I don’t have the words. Hell, maybe there are no words strong enough, respectful enough for this. But more likely, the right words have been cheapened over time, overused. Heroes don’t play football. Well, a few did. Saving the World is such an over the top concept it sounds like a video game tagline. The world sometimes seems like an awful place filled with pockets of evil always ready to flare up and get out of control. Yet it never quite does. People of my generation, of all generations since the Greatest one, go to bed at night perhaps worried about the world at large, but the sun always comes up the next morning. Families are still there. Neighbors and friends are still there. I don’t think we can truly imagine what it was like in the months leading up to June 6, 1944. I won’t speak for everyone, of course, but I can tell you that I can’t imagine, and I really try. I can’t imagine being called upon to do even the smallest fraction of what so many in this country did in the war effort. Entire industries put completely on hold, converted to factories to build planes, munitions, vehicles, to sew parachutes, to package meals, countless — truly countless — sacrifices before we even get to the biggest sacrifice of all.
Pearl Harbor lit a fire, yes. But it’s one thing to be for something, or against something. When you are called to act in the face of massive, well-equipped and well-trained evil, how do you summon the courage? I have no earthly idea. But they did. In massive numbers, young men from the United States, Great Britain and Canada summoned more courage than they even knew existed. They stormed the beaches of Normandy seventy years ago today, and many were dead before they even felt sand under foot. Many more fell dead in that sand. But enough survived to fight and crawl and run and scrape and dive and duck and make it. In ten minutes they had witnessed more hell than any man should be forced to bear, but they had work to do. So they kept coming, each landing made easier by the sacrifices of those who landed before. And they took that beach, and then they took the land behind that, and then the land behind that.
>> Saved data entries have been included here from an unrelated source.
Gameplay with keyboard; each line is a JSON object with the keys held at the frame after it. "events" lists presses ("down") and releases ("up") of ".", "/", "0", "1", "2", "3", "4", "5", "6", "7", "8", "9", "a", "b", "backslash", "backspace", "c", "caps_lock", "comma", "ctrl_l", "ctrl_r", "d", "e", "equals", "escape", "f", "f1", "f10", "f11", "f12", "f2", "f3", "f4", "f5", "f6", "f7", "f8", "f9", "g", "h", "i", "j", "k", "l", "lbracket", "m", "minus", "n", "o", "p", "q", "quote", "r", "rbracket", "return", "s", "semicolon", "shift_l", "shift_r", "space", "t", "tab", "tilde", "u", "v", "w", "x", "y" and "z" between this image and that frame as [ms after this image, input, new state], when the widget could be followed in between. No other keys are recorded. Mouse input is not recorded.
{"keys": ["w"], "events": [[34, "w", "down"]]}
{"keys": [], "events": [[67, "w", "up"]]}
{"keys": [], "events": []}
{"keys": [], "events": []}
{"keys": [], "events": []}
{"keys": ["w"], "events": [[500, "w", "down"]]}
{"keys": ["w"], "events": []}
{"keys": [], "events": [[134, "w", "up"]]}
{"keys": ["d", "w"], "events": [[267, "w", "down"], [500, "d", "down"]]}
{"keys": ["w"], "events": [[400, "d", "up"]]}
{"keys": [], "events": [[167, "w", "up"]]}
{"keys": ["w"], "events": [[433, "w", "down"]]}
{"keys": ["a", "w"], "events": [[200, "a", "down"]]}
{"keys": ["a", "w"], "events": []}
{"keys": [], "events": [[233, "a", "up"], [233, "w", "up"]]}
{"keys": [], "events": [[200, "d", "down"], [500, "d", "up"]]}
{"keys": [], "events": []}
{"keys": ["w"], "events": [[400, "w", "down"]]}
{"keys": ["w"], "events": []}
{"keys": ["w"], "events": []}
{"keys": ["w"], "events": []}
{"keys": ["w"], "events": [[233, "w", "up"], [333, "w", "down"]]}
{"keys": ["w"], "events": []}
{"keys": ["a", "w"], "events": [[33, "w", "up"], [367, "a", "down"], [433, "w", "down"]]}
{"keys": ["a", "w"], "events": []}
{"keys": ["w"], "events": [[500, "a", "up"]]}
And that’s how it started.
I shared recently how lucky I am to live in a place that gives me the opportunity to mark important National occasions. One of those places is the Smithsonian National Air and Space Museum. The Udvar-Hazy Center is the museum’s annex at Dulles Airport, and houses examples of some of the most important aircraft of World War II. They also are currently showing a fantastic film, D-Day: Normandy 1944. It is exceptionally well done, with incredible graphics blended with live action and tells the story of what happened on that day and how it unfolded in a way that’s compelling and easy to understand, but also very informative even for those who have read much on the subject. I learned quite a bit in this 43-minute long feature.
So if you can get out this month to either the Dulles Air and Space Museum or the original one in Washington, DC, I highly recommend seeing this in the Imax format. It’s absolutely appropriate for kids. While I still don’t think it’s possible to wrap your brain around what that beach was like seventy years ago, it’s good to be reminded that real, regular people did astounding, brave things, and in doing so, secured a future so bright and prosperous that those who live in it — through no fault of their own — are incapable of comprehending what it took to get here. Then enjoy the proud history on display in the museum, it is a spacious, well-designed museum you could easily spend half a day in. Flight simulators are there to try (though I haven’t been in one yet), as well as neat kiosks throughout the space where you can see the view from the cockpit of most any plane there.
I started my visit with the on screen telling of our bloody start to the war. And I ended it with the last thing I always stop and gaze upon when I’m here, the B-29 Superfortress that ended it.
God bless the Greatest Generation, and those courageous, terrified young men that took that blood soaked beach, and made everything that followed, to this day, possible.